Thursday, May 15, 2014. As often happens I have no idea how my thoughts will trickle through this post. I just know I have a lot of them tumbling around in my mind right now, and that I do not feel calm and chipper. Will writing here help me to put pieces of thoughts together into a more coherent whole? Can I “differentiate” and then “link” them up in a better way so that I feel more “integrated” — as Dr. Daniel Siegel describes this process of moving forward through life in a healthier way?
I know a little guy who just turned four who wonders a lot about what death is and why, where dead “things” ARE once they are dead, and about what is real and what is not real. Once something is dead is it REAL any more?
His daddy told me that this train of concern began one day when their family went to a dinosaur museum. Just like at the local zoo the little boy loves to visit there were big glassed-in “cages” where the dinosaurs “were.” Or where they were supposed to be?
The little guy approached one of those “cages” to find NO DINOSAUR. Just a long collection of bones. “Where is the dinosaur?” the little guy wanted to know. “It is dead. They are all dead. These bones are all that is left of this dinosaur. Only its bones.”
Questions about when he will die, when his mommy and daddy will die, and WHY follow often now. What happened to a wolf now missing from the local zoo? “He died over the winter.” Where is the wolf? Why did he die? Why isn’t he real anymore? On and on….
Maybe I am puzzling about the same concerns but just on a different front.

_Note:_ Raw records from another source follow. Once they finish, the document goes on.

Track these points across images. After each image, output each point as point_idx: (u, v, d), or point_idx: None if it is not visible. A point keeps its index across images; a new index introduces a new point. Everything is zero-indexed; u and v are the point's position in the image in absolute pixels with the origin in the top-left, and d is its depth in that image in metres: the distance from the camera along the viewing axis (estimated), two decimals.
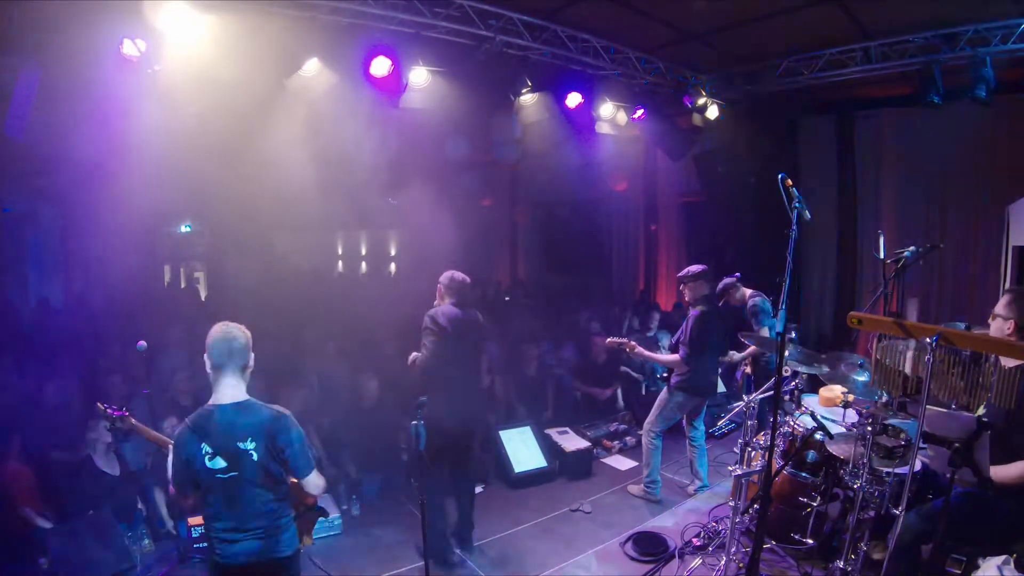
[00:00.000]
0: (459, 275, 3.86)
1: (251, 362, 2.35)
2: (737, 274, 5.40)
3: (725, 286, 5.29)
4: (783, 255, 2.46)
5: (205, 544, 2.38)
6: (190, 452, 2.21)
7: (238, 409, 2.26)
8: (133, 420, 2.76)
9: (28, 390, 5.02)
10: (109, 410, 2.76)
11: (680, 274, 4.71)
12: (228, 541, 2.27)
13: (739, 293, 5.27)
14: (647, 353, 4.87)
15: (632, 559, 3.86)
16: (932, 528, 2.58)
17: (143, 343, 4.03)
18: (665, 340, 6.78)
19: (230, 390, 2.28)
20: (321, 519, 4.15)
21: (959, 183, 6.66)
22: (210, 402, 2.29)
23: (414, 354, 3.76)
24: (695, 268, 4.61)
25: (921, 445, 2.58)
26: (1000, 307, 2.74)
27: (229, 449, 2.21)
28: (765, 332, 5.06)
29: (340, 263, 14.03)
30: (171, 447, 2.53)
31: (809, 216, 2.51)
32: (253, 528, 2.27)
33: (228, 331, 2.31)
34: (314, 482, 2.43)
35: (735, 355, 5.17)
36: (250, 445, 2.22)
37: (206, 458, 2.20)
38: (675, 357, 4.58)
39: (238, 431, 2.22)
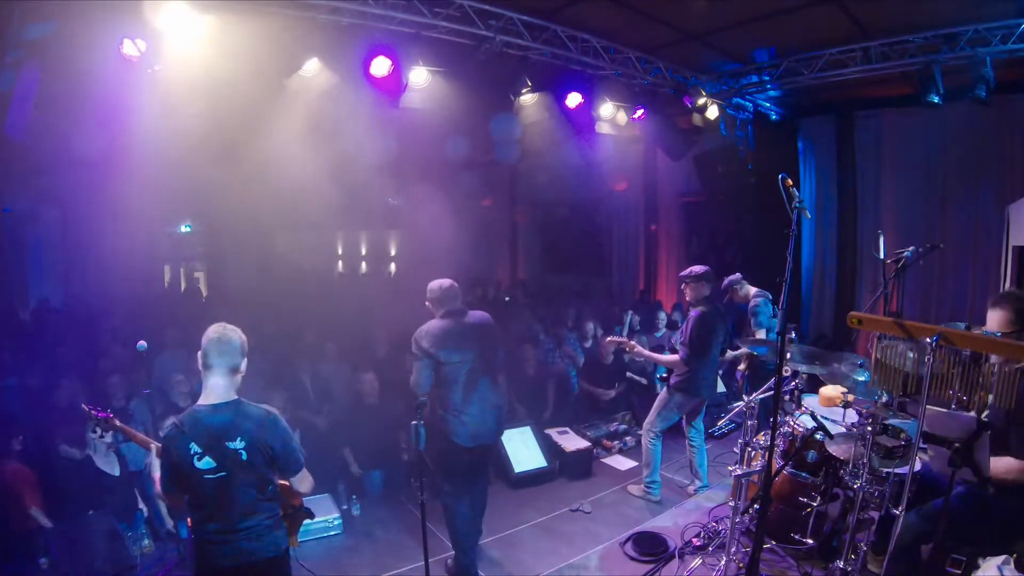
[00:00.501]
0: (441, 282, 3.64)
1: (243, 366, 2.35)
2: (739, 274, 5.42)
3: (730, 282, 5.33)
4: (783, 255, 2.46)
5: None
6: (179, 452, 2.20)
7: (227, 409, 2.26)
8: (117, 422, 2.77)
9: (29, 389, 5.03)
10: (93, 411, 2.77)
11: (682, 273, 4.71)
12: (218, 543, 2.26)
13: (743, 291, 5.29)
14: (647, 353, 4.88)
15: (632, 559, 3.85)
16: (932, 528, 2.58)
17: (143, 343, 4.02)
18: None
19: (220, 390, 2.28)
20: (323, 519, 4.20)
21: (959, 183, 6.66)
22: (199, 402, 2.29)
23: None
24: (698, 268, 4.62)
25: (921, 445, 2.58)
26: (1001, 324, 2.70)
27: (218, 449, 2.20)
28: (762, 333, 5.07)
29: (340, 263, 14.04)
30: (154, 447, 2.55)
31: (809, 216, 2.51)
32: (243, 528, 2.27)
33: (224, 332, 2.32)
34: (303, 481, 2.43)
35: (730, 352, 5.19)
36: (239, 445, 2.22)
37: (195, 458, 2.19)
38: (675, 357, 4.58)
39: (227, 431, 2.22)
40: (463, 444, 3.48)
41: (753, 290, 5.28)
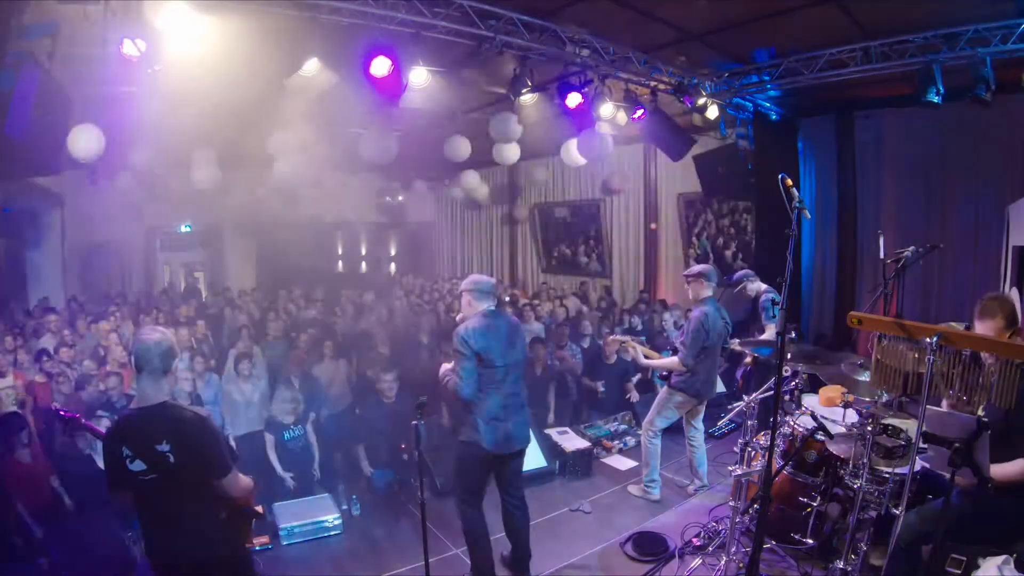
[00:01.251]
0: (486, 277, 3.57)
1: (173, 367, 2.39)
2: (749, 270, 5.49)
3: (741, 277, 5.42)
4: (783, 255, 2.46)
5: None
6: (113, 455, 2.25)
7: (155, 411, 2.28)
8: (83, 421, 2.83)
9: (29, 389, 5.03)
10: (61, 412, 2.83)
11: (685, 272, 4.75)
12: (162, 540, 2.33)
13: (753, 286, 5.38)
14: (644, 361, 4.87)
15: (632, 559, 3.86)
16: (932, 528, 2.58)
17: None
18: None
19: (150, 392, 2.30)
20: (322, 519, 4.20)
21: (959, 183, 6.66)
22: (132, 404, 2.34)
23: (444, 368, 3.53)
24: (698, 267, 4.64)
25: (921, 445, 2.58)
26: (995, 334, 2.70)
27: (147, 452, 2.23)
28: (772, 327, 5.08)
29: (340, 263, 14.04)
30: None
31: (809, 216, 2.51)
32: (182, 529, 2.32)
33: (151, 335, 2.36)
34: (233, 483, 2.42)
35: (737, 343, 5.22)
36: (165, 447, 2.23)
37: (127, 461, 2.22)
38: (673, 360, 4.59)
39: (155, 433, 2.24)
40: (494, 451, 3.38)
41: (763, 286, 5.36)
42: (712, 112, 6.77)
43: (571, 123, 6.44)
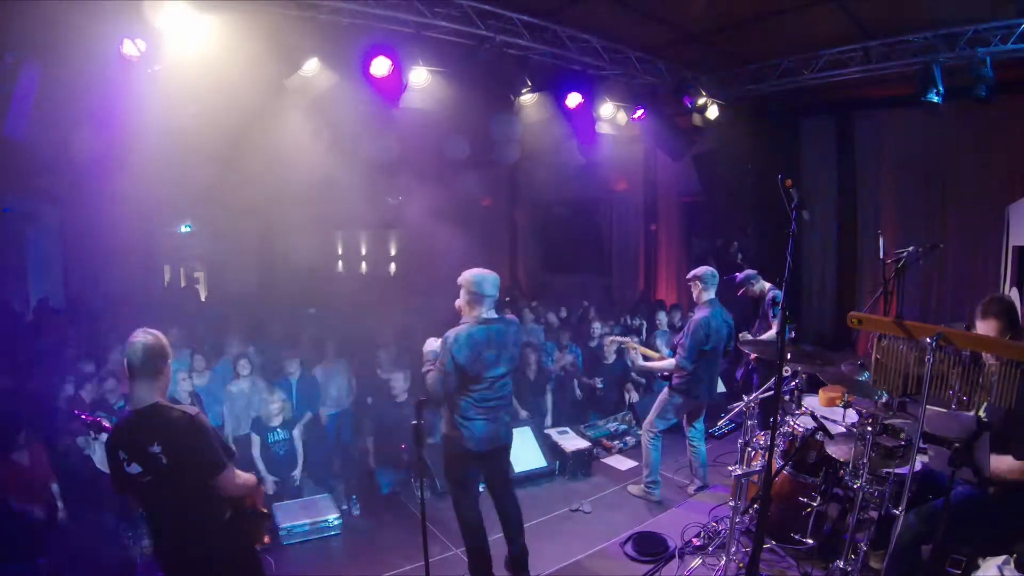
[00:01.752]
0: (487, 275, 3.34)
1: (165, 369, 2.38)
2: (753, 269, 5.51)
3: (746, 276, 5.44)
4: (783, 255, 2.46)
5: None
6: (112, 460, 2.27)
7: (147, 414, 2.29)
8: (104, 423, 2.82)
9: (29, 389, 5.03)
10: (83, 416, 2.87)
11: (688, 275, 4.75)
12: (164, 539, 2.36)
13: (758, 285, 5.41)
14: (642, 364, 4.87)
15: (632, 559, 3.86)
16: (932, 528, 2.58)
17: None
18: (662, 340, 6.83)
19: (143, 395, 2.30)
20: (322, 519, 4.20)
21: (959, 183, 6.65)
22: (127, 408, 2.36)
23: (429, 345, 3.43)
24: (702, 269, 4.64)
25: (921, 445, 2.58)
26: (995, 334, 2.72)
27: (141, 454, 2.24)
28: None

When people do not seem able to differentiate their emotions and thusly stash them somewhere (?) are those emotions real? What if the front that appears to the world cracks open – no matter how wise, nice, smart, motivated, together, giving, happy, etc. etc. a person might APPEAR in the world, and even perhaps appear to their own self — if emotions that don’t fit this public image DO exist somewhere else, is that person “being real?”
What happens when OTHER kinds of emotions break through? What if a person is really (!) far more angry (full of rage) or sad (full of grief and sorrow) or scared than their public self ever shows? What do we let ourselves and one another know about our WHOLE self? Is a part self more real than a whole self?
When a whole self doesn’t seem to be present every day, all of the time in a person’s life — is a part of that person more dead than alive?
Very possibly because of my intense and very long history of terrible abuse during the first 18 years of my life I walked into my adulthood being completely oblivious not only to the fact that I had been abused at all but also just as oblivious to the self I am who experienced those horrors. Where were my feelings?
I don’t ask that question now. But I also realize now that there are MANY people who are so uncomfortable with FEELINGS – theirs or anybody else’s if those feelings are not deemed “pleasant” and therefore acceptable — that if such feelings should actually show up somewhere all hell is likely to break lose unless those “awful” (awe-full) feelings can somehow be made to disappear again — ASAP.
From my side of reality all feelings are REAL and are REALLY important – or they would not exist. If they are quarantined, banished, “obliviated” they do not go anywhere. In fact, I think they are more real that the “real” feelings people try so hard to “only” live with.
It makes me wonder about this so-called “derealization/depersonalization” that is a part of PTSD and other trauma-related developmental changes some people go through. So many people perhaps are NOT “being real.” How can they FEEL real to me when I am around them if this is the case?
I lived like that until I was 29 and my entire world began to fall apart. I woke up. Slowly at first. But I DID wake up. I am ALL me — yet in contrast to a “social world out there” in which many people may in fact not be living with their whole self present, there is a temptation for MY way of being in the world to be labeled “mentally ill.”
Mentally ill be damned.
I live my passion. My whole passion. Passion is not always easy, tidy, silent. It does not ignore what might be less-than-charming in life. Passion expresses itself. Passion is itself.
That’s my bias: Passion is real. And when one’s true passion is forced out of one’s main life I think sooner or later all hell WILL break lose. Passion is life. And sometimes life is just plain messy.